Progress Report on the Novel

I've been back on the novel writing for a month, and thought I'd share some reflections on how the story's going, as well as stuff I've learned in the doing.

First is to take stock of where I am, which I'm pretty happy with. I set myself a goal of between 27,000 and 30,000 words for April, which I scraped through with a last push between Sunday and Thursday of last week. It helped that I started a few days early, back in March, but I don't want to dismiss the effort that I put in - I didn't miss a single day between 29 March and 15 April (something I can't say about May so far...). In total I missed just six days of writing throughout the month, generally as a result of tiredness or poor time management (see, for an example of the latter, last week's blog).

On the plus side, most days I added about a thousand words to the manuscript. My best day was 11 April, when I knocked out 1,886 words. I wasn't able to hit these giddy heights every day, but even when I targeted a shorter writing time, I managed only three days where I was under 500 words. And the important thing is that I sat down on those days to do it.

As far as learnings, I took a new approach with this one. Whereas for previous novels I broke it all down into chapters at the start, this time I approached it more like I would a movie treatment, by dividing it into acts and inserting plot points to make transitions between the acts. It's made the manuscript look a little unwieldy, but I can admit that not worrying about chapter breaks for this draft means that I can simply tell the story as it comes. This is a suggestion I've adapted from both Terry Pratchett and Shelly King, who I heard give a talk at a local bookstore in March.

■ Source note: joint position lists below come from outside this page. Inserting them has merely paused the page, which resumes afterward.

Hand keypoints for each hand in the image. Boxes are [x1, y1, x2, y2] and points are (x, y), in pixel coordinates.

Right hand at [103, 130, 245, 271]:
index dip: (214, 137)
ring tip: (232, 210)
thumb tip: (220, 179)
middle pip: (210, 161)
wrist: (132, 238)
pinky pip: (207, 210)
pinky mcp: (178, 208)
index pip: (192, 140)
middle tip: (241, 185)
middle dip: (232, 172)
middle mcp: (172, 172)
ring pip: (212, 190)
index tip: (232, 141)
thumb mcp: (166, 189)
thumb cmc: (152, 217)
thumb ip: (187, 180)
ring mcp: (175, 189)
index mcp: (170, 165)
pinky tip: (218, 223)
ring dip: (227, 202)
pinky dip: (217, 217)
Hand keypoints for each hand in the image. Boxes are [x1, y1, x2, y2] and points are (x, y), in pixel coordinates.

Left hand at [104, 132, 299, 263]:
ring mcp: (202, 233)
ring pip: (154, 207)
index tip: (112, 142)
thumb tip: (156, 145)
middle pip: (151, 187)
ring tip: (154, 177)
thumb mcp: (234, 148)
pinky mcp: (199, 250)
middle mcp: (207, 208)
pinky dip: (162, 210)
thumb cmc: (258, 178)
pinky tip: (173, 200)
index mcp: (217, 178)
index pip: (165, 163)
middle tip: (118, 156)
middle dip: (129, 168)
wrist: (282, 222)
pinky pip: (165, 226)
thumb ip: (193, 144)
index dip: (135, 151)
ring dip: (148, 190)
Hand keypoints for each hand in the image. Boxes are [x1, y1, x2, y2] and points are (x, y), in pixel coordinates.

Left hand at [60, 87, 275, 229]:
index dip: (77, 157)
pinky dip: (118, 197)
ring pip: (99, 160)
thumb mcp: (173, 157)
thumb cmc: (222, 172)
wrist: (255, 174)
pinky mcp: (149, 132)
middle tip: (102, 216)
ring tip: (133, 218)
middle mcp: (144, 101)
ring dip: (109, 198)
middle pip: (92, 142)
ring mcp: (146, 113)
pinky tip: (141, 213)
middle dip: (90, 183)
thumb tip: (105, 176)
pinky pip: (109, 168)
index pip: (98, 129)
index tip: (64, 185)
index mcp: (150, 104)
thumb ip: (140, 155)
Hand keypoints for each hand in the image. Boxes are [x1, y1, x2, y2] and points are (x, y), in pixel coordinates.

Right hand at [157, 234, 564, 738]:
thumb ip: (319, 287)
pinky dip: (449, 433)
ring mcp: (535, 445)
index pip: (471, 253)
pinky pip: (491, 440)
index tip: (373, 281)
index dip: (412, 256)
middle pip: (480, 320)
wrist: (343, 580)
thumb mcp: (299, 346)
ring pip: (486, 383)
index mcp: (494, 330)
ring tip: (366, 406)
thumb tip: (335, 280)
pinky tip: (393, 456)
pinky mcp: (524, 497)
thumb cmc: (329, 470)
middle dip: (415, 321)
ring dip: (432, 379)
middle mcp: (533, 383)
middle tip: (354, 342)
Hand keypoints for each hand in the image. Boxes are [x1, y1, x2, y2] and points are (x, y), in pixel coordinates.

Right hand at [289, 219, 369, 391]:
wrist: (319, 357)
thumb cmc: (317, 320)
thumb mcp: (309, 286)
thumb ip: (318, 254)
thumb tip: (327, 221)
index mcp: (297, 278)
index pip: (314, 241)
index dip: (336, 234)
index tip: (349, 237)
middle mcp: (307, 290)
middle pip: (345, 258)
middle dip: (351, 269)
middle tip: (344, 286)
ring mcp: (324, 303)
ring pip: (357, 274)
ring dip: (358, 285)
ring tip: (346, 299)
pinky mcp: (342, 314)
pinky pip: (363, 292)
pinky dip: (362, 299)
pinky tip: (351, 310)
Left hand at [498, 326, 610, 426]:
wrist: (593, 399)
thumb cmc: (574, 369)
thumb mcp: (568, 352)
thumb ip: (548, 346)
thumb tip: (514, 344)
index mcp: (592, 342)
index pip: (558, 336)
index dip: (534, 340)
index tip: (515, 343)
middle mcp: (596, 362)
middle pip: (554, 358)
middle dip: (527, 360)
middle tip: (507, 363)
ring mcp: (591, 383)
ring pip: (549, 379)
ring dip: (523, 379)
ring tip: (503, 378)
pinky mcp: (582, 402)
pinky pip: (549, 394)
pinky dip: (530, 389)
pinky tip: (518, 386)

Another tactic that I used for the previous book has come in handy this time around. Following Rachel Aaron's suggestion on her own blog, whenever I sit down to write, I spend five minutes writing out what I intend to get done. As soon as the five minutes are done, I get to putting it down into past tense, third person narrative with dialogue and what-have-you. What I found interesting is that on one day I thought I didn't have time for this, so I tried to just sit down and write, but found that my brain wouldn't spit anything out. I ended up taking a couple of minutes to do it after all, and the words came a lot easier after I did.

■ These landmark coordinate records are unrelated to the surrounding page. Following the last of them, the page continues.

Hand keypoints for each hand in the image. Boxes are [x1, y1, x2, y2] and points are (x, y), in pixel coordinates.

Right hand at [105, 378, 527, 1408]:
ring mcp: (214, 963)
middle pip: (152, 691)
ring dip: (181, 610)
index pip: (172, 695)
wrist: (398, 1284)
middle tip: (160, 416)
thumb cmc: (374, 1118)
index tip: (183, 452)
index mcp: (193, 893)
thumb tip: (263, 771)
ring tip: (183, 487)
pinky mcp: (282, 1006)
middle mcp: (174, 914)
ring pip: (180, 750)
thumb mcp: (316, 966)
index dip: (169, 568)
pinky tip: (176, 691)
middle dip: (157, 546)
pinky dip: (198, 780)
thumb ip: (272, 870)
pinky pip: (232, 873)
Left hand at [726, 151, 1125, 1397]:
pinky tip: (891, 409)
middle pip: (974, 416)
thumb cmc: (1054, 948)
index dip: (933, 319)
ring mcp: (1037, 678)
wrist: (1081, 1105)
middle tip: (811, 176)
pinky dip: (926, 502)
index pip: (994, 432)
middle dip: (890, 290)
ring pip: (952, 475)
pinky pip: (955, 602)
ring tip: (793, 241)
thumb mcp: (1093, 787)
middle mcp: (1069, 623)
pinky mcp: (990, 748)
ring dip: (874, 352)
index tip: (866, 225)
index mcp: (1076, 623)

I suppose the reason it works, as Aaron says, is that in those first five minutes you've figured out a lot of the beats and the back-and-forth of the scene, which means you can just get on with it. If you don't do it, you're spending a lot more time thinking about what comes next, determining whether or not it works, and deleting or back-tracking more than you need to. When I first came across her advice two years ago, it helped me knock out around a thousand words in an hour, which I consider to be pretty excellent going for nights when I've been to the gym, made dinner and only then sat down to write.

As far as what I'm actually writing, I'm not worrying about that overly much at this point. I try not to edit too much as I go along, especially in a first draft, although when something's been really glaring I've put in a marker to remind myself for when I start on the first round of revisions. I can say, though, that I'm quite happy with some of the character work that's been developing - that'll probably change after I've put the manuscript away for a while, but for now I'll take whatever wins I can.

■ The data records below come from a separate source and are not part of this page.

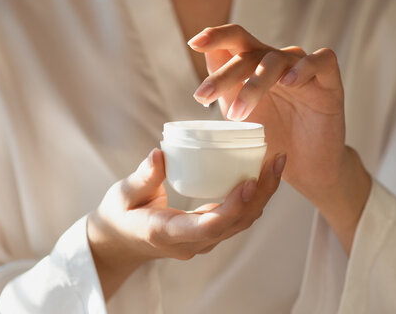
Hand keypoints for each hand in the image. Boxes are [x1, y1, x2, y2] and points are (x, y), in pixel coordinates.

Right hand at [87, 148, 285, 299]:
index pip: (208, 227)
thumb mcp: (123, 195)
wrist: (120, 243)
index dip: (233, 207)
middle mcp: (191, 242)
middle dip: (261, 194)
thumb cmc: (120, 216)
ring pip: (241, 223)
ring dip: (262, 195)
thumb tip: (159, 154)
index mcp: (168, 234)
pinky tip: (260, 174)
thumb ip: (143, 177)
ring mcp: (202, 241)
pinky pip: (236, 219)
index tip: (250, 181)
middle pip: (236, 224)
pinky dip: (253, 198)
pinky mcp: (208, 233)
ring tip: (275, 163)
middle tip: (276, 160)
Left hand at [188, 24, 370, 253]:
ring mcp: (304, 70)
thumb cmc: (271, 139)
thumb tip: (205, 60)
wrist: (305, 167)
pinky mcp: (329, 82)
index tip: (193, 43)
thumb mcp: (241, 116)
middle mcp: (279, 62)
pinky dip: (305, 67)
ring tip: (238, 113)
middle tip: (202, 96)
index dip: (216, 35)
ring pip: (278, 59)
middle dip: (224, 74)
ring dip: (254, 83)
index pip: (235, 40)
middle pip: (250, 52)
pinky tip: (289, 82)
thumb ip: (225, 89)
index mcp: (255, 66)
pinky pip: (321, 61)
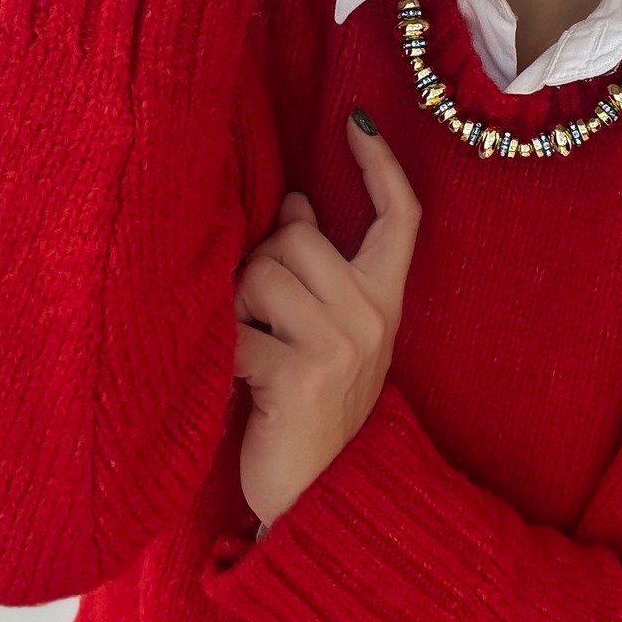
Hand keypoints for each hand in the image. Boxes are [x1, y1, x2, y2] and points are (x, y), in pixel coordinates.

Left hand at [231, 112, 422, 530]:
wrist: (318, 501)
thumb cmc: (313, 411)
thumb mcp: (332, 336)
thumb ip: (320, 273)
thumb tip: (295, 204)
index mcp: (385, 301)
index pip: (400, 218)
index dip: (380, 165)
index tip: (357, 121)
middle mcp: (373, 317)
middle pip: (298, 239)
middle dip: (259, 268)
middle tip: (259, 320)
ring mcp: (341, 346)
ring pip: (261, 276)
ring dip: (236, 310)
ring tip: (249, 353)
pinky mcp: (300, 374)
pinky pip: (235, 331)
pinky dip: (221, 354)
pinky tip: (235, 384)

And looking to the future, I'm aiming for 27-30 thousand words again. I'd also like to maintain a streak like last month's, although I'll have to be careful not to fall into the trap of letting myself do less than a thousand every night. The plan is to have the entire first draft done by the end of June (or thereabouts), so I've got my work cut out for me.

But on the other hand, I'm reminded of one of those motivational slogans the sales team in my old job had on their white board: If it was easy, it wouldn't be fun.

And now, if you'll excuse me, I've got a thousand words to write.